In deze zaak gaat het om de premieplicht voor de volksverzekeringen van een Rijnvarende, die in hoger beroep is gekomen tegen een uitspraak van de rechtbank Leeuwarden. De belanghebbende, werkzaam op een binnenvaartschip, had aanslagen in de inkomstenbelasting en premie volksverzekeringen ontvangen voor de jaren 2005 en 2006. De inspecteur van de Belastingdienst had deze aanslagen opgelegd, maar de belanghebbende betwistte de premieplicht en stelde dat hij niet onder de Nederlandse socialezekerheidswetgeving viel.
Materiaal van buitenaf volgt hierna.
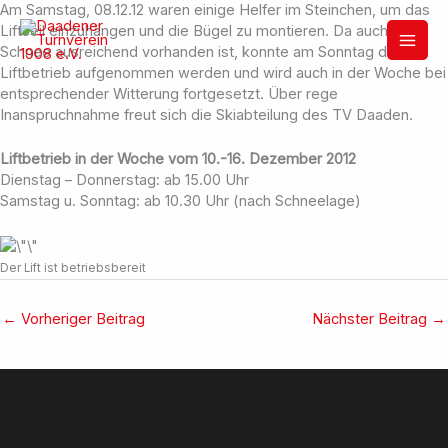
Zum
Am Samstag, 08.12.12 waren einige Helfer im Steinchen, um das
Inhalt
Liftseil einzuhängen und die Bügel zu montieren. Da auch der
springen
Schnee ausreichend vorhanden ist, konnte am Sonntag der
Liftbetrieb aufgenommen werden und wird auch in der Woche bei
entsprechender Witterung fortgesetzt. Über rege
Inanspruchnahme freut sich die Skiabteilung des TV Daaden.
Liftbetrieb in der Woche vom 10.-16. Dezember 2012
Dienstag – Donnerstag: ab 15.00 Uhr
Samstag u. Sonntag: ab 10.30 Uhr (nach Schneelage)
Der Lift ist betriebsbereit
←
Vorheriger Beitrag
Nächster Beitrag
→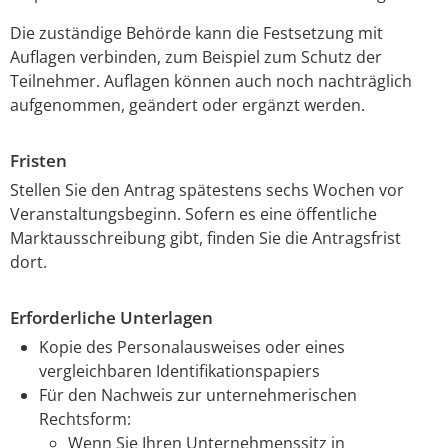
Die zuständige Behörde kann die Festsetzung mit
Auflagen verbinden
,
zum Beispiel zum Schutz der
Teilnehmer. Auflagen können auch noch nachträglich
aufgenommen, geändert oder ergänzt werden.
Fristen
Stellen Sie den Antrag spätestens sechs Wochen vor
Veranstaltungsbeginn. Sofern es eine öffentliche
Marktausschreibung gibt, finden Sie die Antragsfrist
dort.
Erforderliche Unterlagen
Kopie des Personalausweises oder eines
vergleichbaren Identifikationspapiers
Für den Nachweis zur unternehmerischen
Rechtsform:
Wenn Sie Ihren Unternehmenssitz in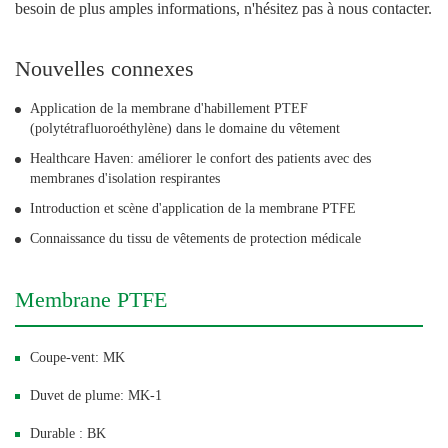
besoin de plus amples informations, n'hésitez pas à nous contacter.
Nouvelles connexes
Application de la membrane d'habillement PTEF
(polytétrafluoroéthylène) dans le domaine du vêtement
Healthcare Haven: améliorer le confort des patients avec des
membranes d'isolation respirantes
Introduction et scène d'application de la membrane PTFE
Connaissance du tissu de vêtements de protection médicale
Membrane PTFE
Coupe-vent: MK
Duvet de plume: MK-1
Durable : BK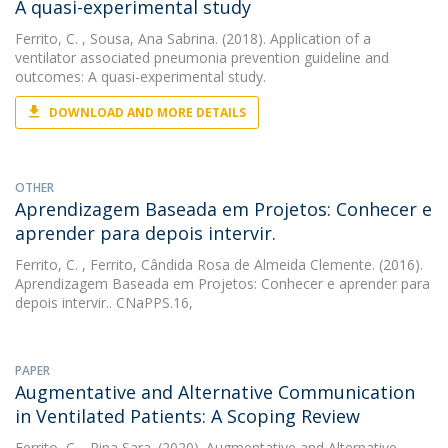
A quasi-experimental study
Ferrito, C.
, Sousa, Ana Sabrina. (2018). Application of a
ventilator associated pneumonia prevention guideline and
outcomes: A quasi-experimental study.
DOWNLOAD AND MORE DETAILS
OTHER
Aprendizagem Baseada em Projetos: Conhecer e
aprender para depois intervir.
Ferrito, C.
, Ferrito, Cândida Rosa de Almeida Clemente. (2016).
Aprendizagem Baseada em Projetos: Conhecer e aprender para
depois intervir.. CNaPPS.16,
PAPER
Augmentative and Alternative Communication
in Ventilated Patients: A Scoping Review
Ferrito, C.
, Pina,Sara. (2020). Augmentative and Alternative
De rechtbank had het beroep van de belanghebbende ongegrond verklaard, waarna hij in hoger beroep ging.
Het Gerechtshof Arnhem-Leeuwarden heeft de feiten vastgesteld, waaronder dat de belanghebbende in de genoemde jaren op een schip werkte dat binnen de Europese Gemeenschap voer. De inspecteur stelde dat de belanghebbende rijnvarende was en dat het schip tot de in Nederland gevestigde onderneming van de eigenaar behoorde. De belanghebbende betwistte deze kwalificatie en voerde aan dat hij niet premieplichtig was voor de volksverzekeringen.
Het Hof oordeelde dat de inspecteur niet voldoende bewijs had geleverd dat de belanghebbende onder de Nederlandse wetgeving viel. Het Hof concludeerde dat de belanghebbende in de jaren 2005 en 2006 niet verzekerd was voor de Nederlandse volksverzekeringen en dus geen premie verschuldigd was. De uitspraak van de rechtbank werd vernietigd en de aanslagen werden verminderd tot een premie-inkomen van nihil. Tevens werd de inspecteur veroordeeld in de proceskosten van de belanghebbende, die op € 2.678 werden vastgesteld.